Bremen ist von 15. bis 21. August 2026 Gastgeber der IJCAI-ECAI, einer der ältesten und bedeutendsten KI-Fachkonferenzen. Nach der letzten deutschen Ausrichtung 1983 in Karlsruhe kommen rund 4.000 Forschende aus mehr als 40 Ländern in die Hansestadt. Mitten im Programm erklärt ein Vertreter der EU-Kommission die praktische Durchsetzung des seit August geltenden AI Act.
Bremen setzt sich gegen starke internationale Konkurrenz durch
Die Ausrichtung geht auf eine Bewerbung der U Bremen Research Alliance (UBRA) zurück, dem Verbund der Universität Bremen mit 13 außeruniversitären Forschungseinrichtungen der Region. Gegen mehrere internationale Mitbewerber setzte sich Bremen bereits 2022 durch. Am Zuschlag beteiligt ist auch das Deutsche Forschungszentrum für Künstliche Intelligenz (DFKI), eine der größten KI-Forschungseinrichtungen Europas. Dessen Chef Antonio Krüger sagte: „Ich freue mich sehr, dass Bremen Gastgeberland der IJCAI-ECAI 2026 sein wird.” Für den deutschen Wissenschaftsstandort ist der Zuschlag eine Ausnahme von der sonst eher zurückhaltenden Bilanz im internationalen KI-Wettbewerb, wie eine Analyse deutscher KI-Fehlentscheidungen zeigt. Die IJCAI wurde 1969 gegründet und gilt als älteste Fachkonferenz ihrer Art; ihre achte Ausgabe fand 1983 in Karlsruhe statt, seither war keine deutsche Stadt mehr Gastgeberin. Rektorin Jutta Günther, zugleich Vorstandsvorsitzende der UBRA, sehe in dem Zuschlag einen Beleg für die Substanz des Bremer KI-Forschungsumfelds. Bremens Wirtschaftssenatorin Kristina Vogt begründe das Engagement des Stadtstaats mit der wachsenden Bedeutung der Technologie für den gesamten Standort.

******

Aufgaben.
• A. Schreiben Sie aus dem Lesetext die Stelle von „Bremen ist von“ bis „geltenden AI Act.“ wörtlich ab.
• B. Entscheiden Sie anhand des Lesetexts, ob die folgenden Aussagen stimmen, und antworten Sie jeweils mit Ja oder Nein samt den ausschlaggebenden Worten als wörtlichem Zitat.
(i) Die letzte deutsche Ausrichtung der Konferenz fand 1983 in Karlsruhe statt.
(ii) Bremen erhielt den Zuschlag im Jahr 2024.
(iii) Die UBRA verbindet die Universität Bremen mit 13 außeruniversitären Forschungseinrichtungen.
• C. Beantworten Sie kurz die folgenden Fragen zum Lesetext.
(i) Wie viele Forschende kommen zur Konferenz nach Bremen?
(ii) In welchem Jahr wurde die IJCAI gegründet?
(iii) Wer ist Chef des DFKI?
Die Zeilen danach sind eigenständiges Material und gehören nicht zum Lesetext.

******

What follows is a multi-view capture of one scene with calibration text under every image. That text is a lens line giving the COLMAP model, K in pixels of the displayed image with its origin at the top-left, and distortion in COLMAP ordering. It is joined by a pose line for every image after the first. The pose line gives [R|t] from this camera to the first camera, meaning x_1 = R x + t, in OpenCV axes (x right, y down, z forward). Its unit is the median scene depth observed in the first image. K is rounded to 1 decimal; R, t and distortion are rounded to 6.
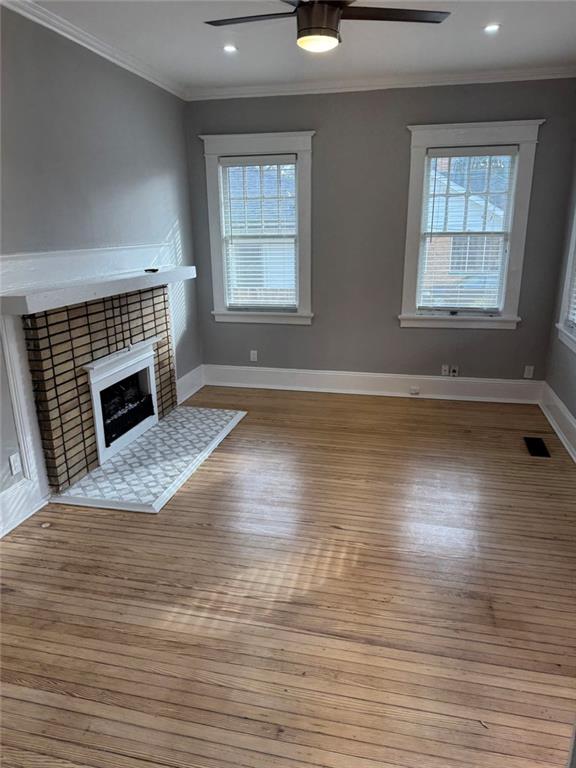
lens RADIAL K [[533.2, 0, 288.0], [0, 533.2, 384.0], [0, 0, 1]] dist [0.009435, -0.078772]
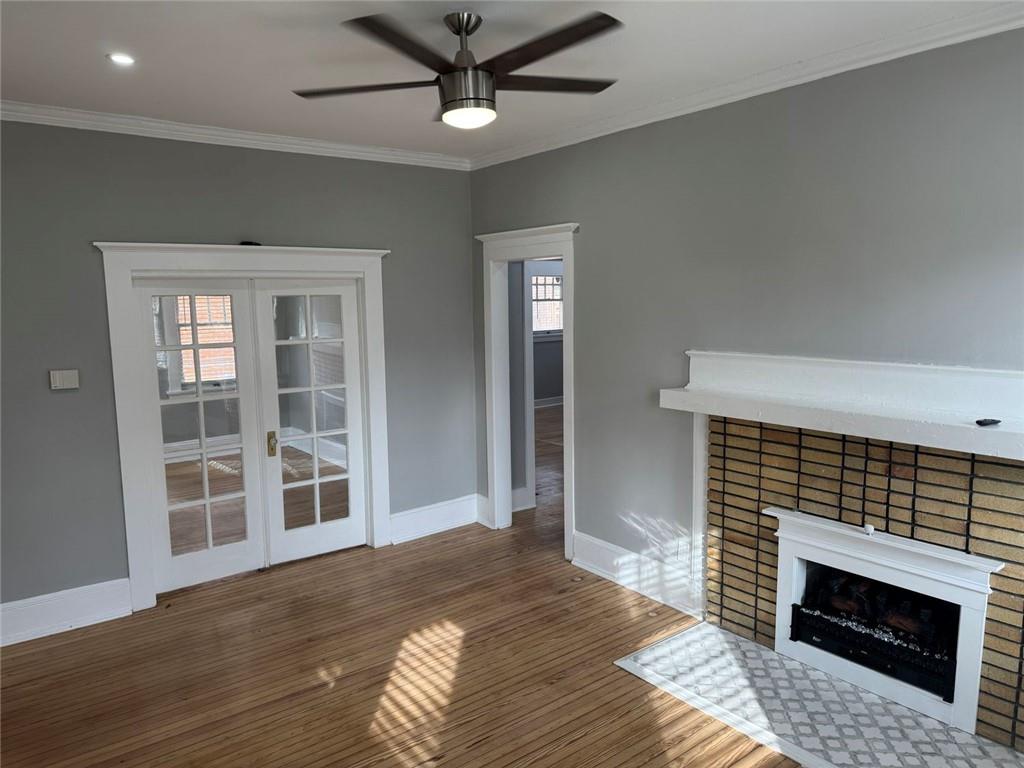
lens RADIAL K [[710.9, 0, 526.7], [0, 710.9, 383.2], [0, 0, 1]] dist [0.009435, -0.078772]
pose [[-0.621954, 0.097697, -0.776936, 0.557398], [-0.210246, 0.934920, 0.285870, -0.384402], [0.754301, 0.341145, -0.560936, 1.165243]]
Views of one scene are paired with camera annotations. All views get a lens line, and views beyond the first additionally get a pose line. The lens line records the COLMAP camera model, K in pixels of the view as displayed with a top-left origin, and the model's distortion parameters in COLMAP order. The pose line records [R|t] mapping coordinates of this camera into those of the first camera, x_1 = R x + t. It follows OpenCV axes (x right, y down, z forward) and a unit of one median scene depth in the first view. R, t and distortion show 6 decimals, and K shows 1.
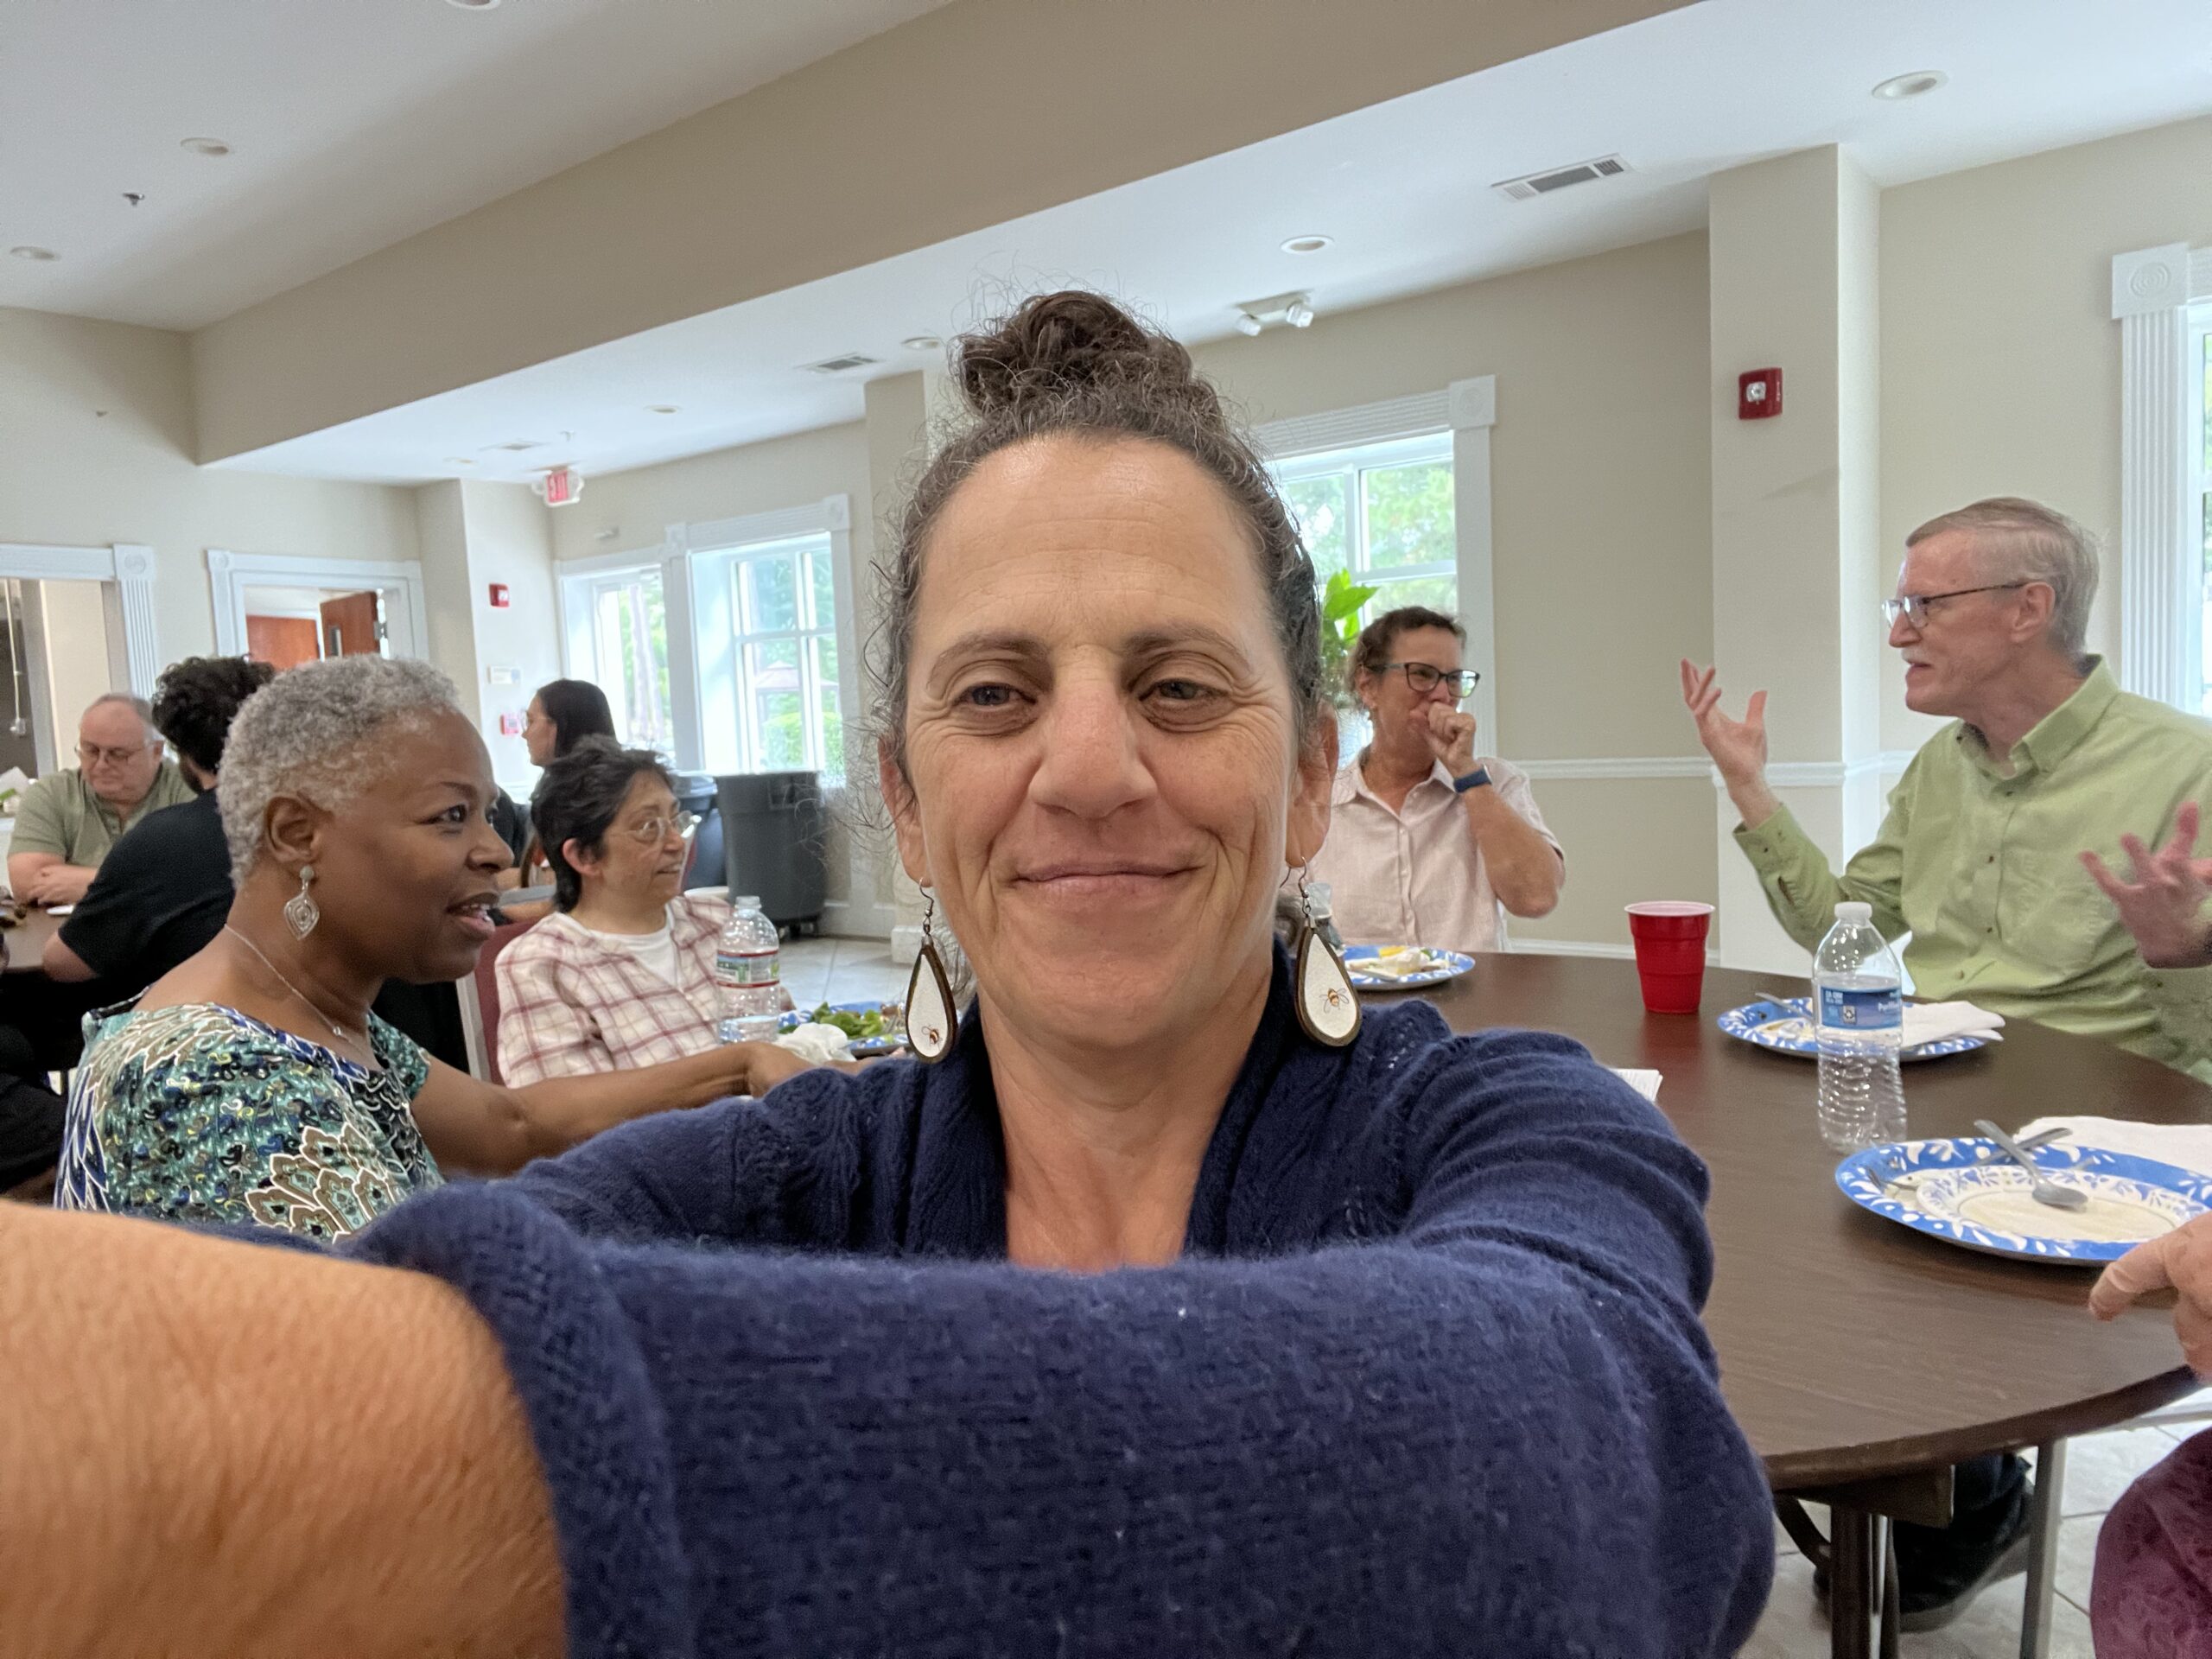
lens RADIAL K [[1469.3, 0, 1099.0], [0, 1469.3, 830.0], [0, 0, 1]] dist [0.034748, -0.023954]
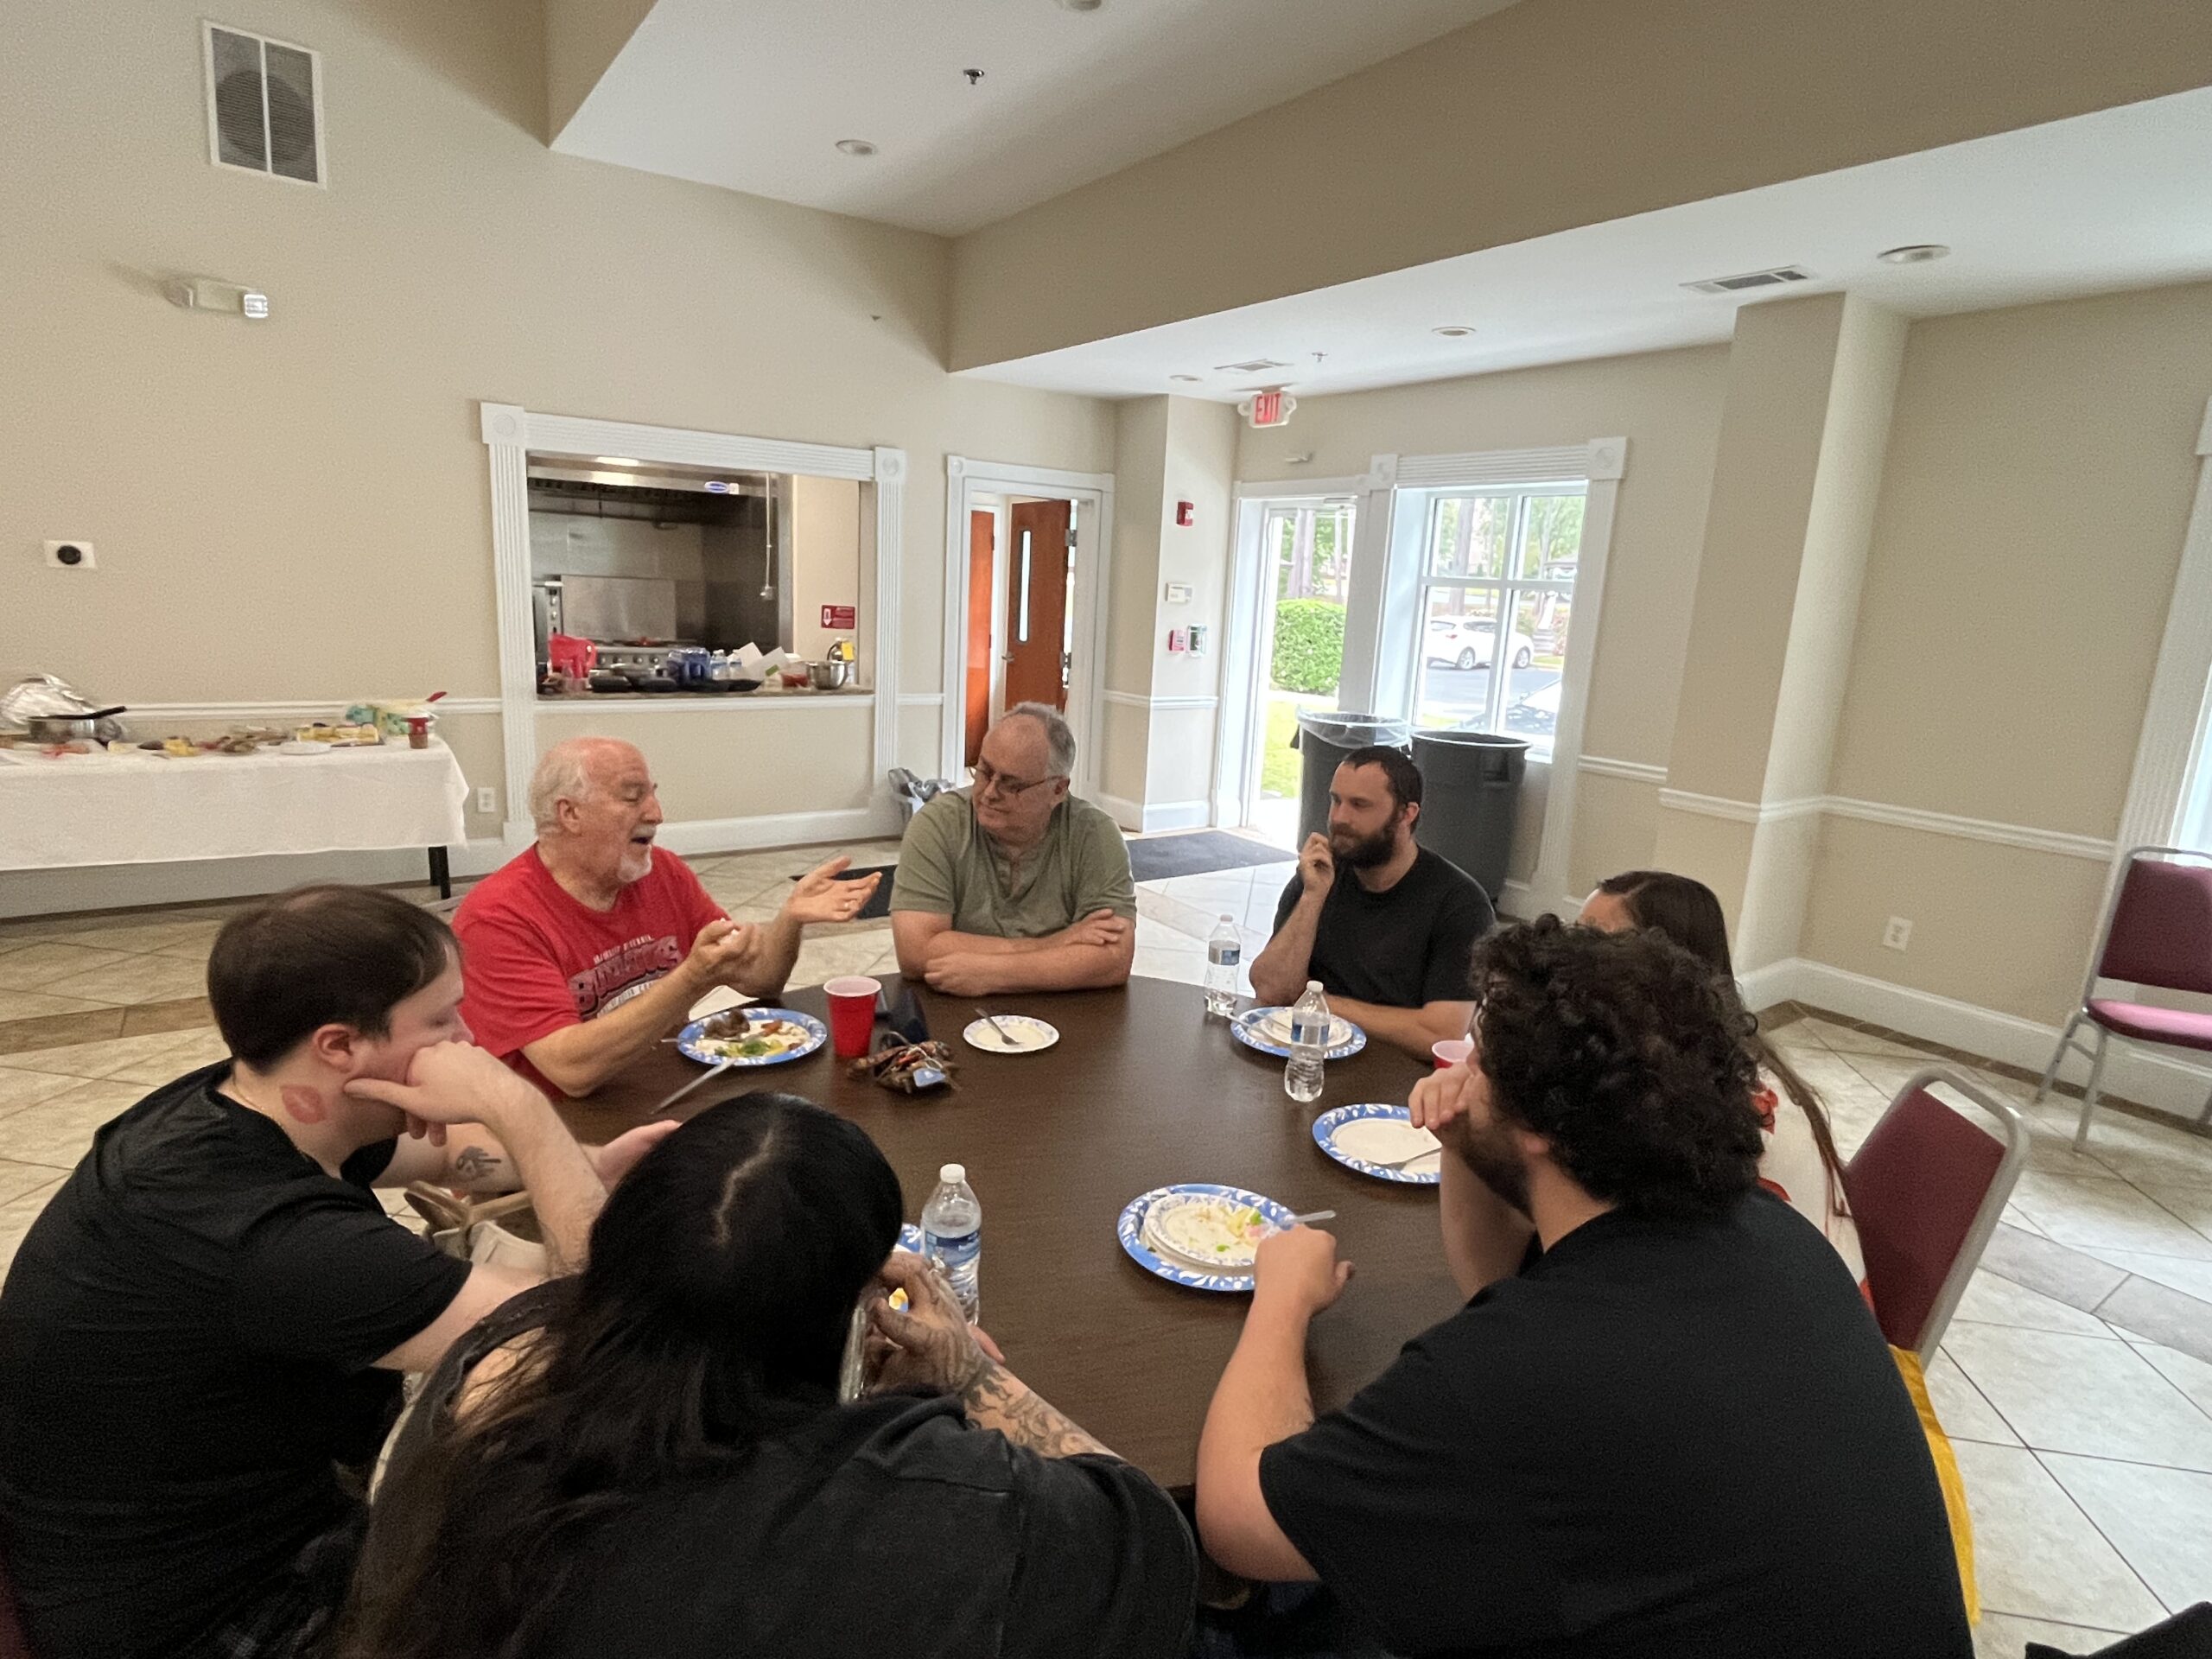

******

Lösungen.
• A.
Bremen ist von 15. bis 21. August 2026 Gastgeber der IJCAI-ECAI, einer der ältesten und bedeutendsten KI-Fachkonferenzen. Nach der letzten deutschen Ausrichtung 1983 in Karlsruhe kommen rund 4.000 Forschende aus mehr als 40 Ländern in die Hansestadt. Mitten im Programm erklärt ein Vertreter der EU-Kommission die praktische Durchsetzung des seit August geltenden AI Act.

• B.
(i) Ja: „Nach der letzten deutschen Ausrichtung 1983 in Karlsruhe“
(ii) Nein: „Gegen mehrere internationale Mitbewerber setzte sich Bremen bereits 2022 durch.“
(iii) Ja: „dem Verbund der Universität Bremen mit 13 außeruniversitären Forschungseinrichtungen der Region“

• C.
(i) Rund 4.000 Forschende aus mehr als 40 Ländern.
(ii) 1969.
(iii) Antonio Krüger.